SET EXERCISE: Copy out the lines below, putting "dotted" wherever "dashed" appears and leaving everything else exactly the same.

RECORDS SUPPLIED:
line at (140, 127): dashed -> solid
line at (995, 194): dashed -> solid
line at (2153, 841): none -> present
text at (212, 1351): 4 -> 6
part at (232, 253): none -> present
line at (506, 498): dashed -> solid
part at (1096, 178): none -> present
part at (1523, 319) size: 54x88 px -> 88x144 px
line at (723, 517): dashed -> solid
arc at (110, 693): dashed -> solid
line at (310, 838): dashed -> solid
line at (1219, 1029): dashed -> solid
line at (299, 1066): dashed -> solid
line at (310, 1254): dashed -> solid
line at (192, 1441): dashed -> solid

FULL OUTPUT:
line at (140, 127): dotted -> solid
line at (995, 194): dotted -> solid
line at (2153, 841): none -> present
text at (212, 1351): 4 -> 6
part at (232, 253): none -> present
line at (506, 498): dotted -> solid
part at (1096, 178): none -> present
part at (1523, 319) size: 54x88 px -> 88x144 px
line at (723, 517): dotted -> solid
arc at (110, 693): dotted -> solid
line at (310, 838): dotted -> solid
line at (1219, 1029): dotted -> solid
line at (299, 1066): dotted -> solid
line at (310, 1254): dotted -> solid
line at (192, 1441): dotted -> solid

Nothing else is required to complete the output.